I make my way across several stretches of snow, move through a garden of rocks, some the size of buses, and begin another climb to another 12,800’ ridge. Today is turning into one of those days of up and down, up and down. The trail climbs to a high ridge, then drops a couple thousand feet or more into drainage, then back up again.
            I work my way down into the Morgan’s Gulch drainage and notice a marmot on a rock just off the trail. It is just sitting there in the sun, looking happy and well fed, gazing out over so much mountain beauty. What a life! My friend Scott Smith told me once that he’d like to come back to this world as a marmot. Looking at this happy marmat, I can see why.
            Another 12,800’ ridge behind me, and I am working my way towards what will be my last climb of the day. Fortunately, the trail does not appear to drop down as far; from this vantage point, it roughly contours at around 12,600’ before a more gentle approach to the day’s final ridge. As I pass through a lovely stretch of trail lined with blue wildflowers – whipple penstemons, I believe – I notice that a gray cloud up there is beginning to grow into something a bit more ominous looking. Before each ridge today, I was closely watching the sky for any potential for storms. I know how quickly a thunderstorm can build up here, and this exposed alpine landscape, with cover a good long way away, is no place to be when lightning is in the air. Before climbing each ridge, I concluded that the clouds were pretty benign before I headed up and over.

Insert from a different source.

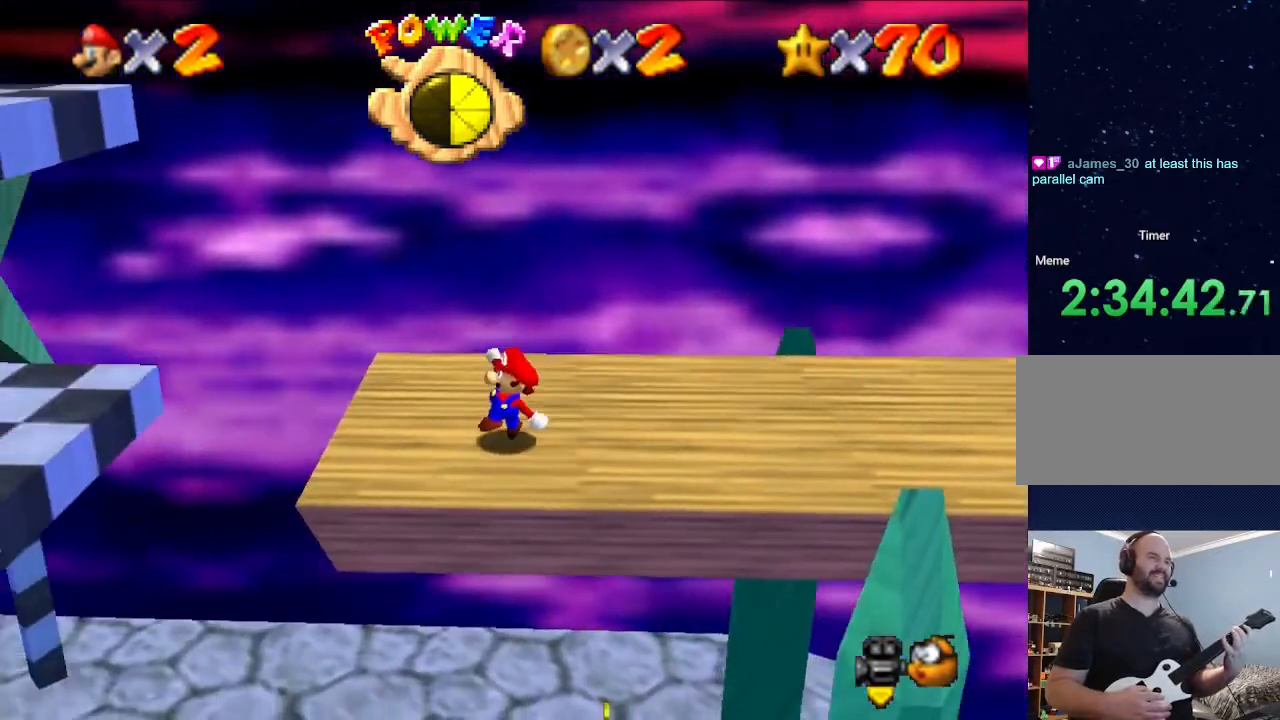
{"buttons": [], "left_stick": "center", "events": [[100, "A", "down"], [433, "A", "up"], [433, "left_stick", "center"]]}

            But this cloud looks different. I decide to kick up the pace and now feel like I am in a race with that cloud, both of us heading for that last ridge. I move through a long stretch of scree, where the potential for a fall goes way up. “OK, take it nice and careful here. You are tired, you want to beat that storm, but a fall right now would definitely be bad news.”  With these words from my inner coach, I make it to the high point and begin down a long series of switchbacks, still well above timberline, down towards Chalk Creek. A clap of thunder – not loud, but thunder just the same – keeps me moving, as the race is not over yet.
            Finally in the trees, I take a sit-down break and then resume, much more slowly, the last mile or so and a place to camp for the night. As I take off my pack for the last time, I calculate that I covered just over 16 miles today. That sleeping bag is sure going to feel good tonight!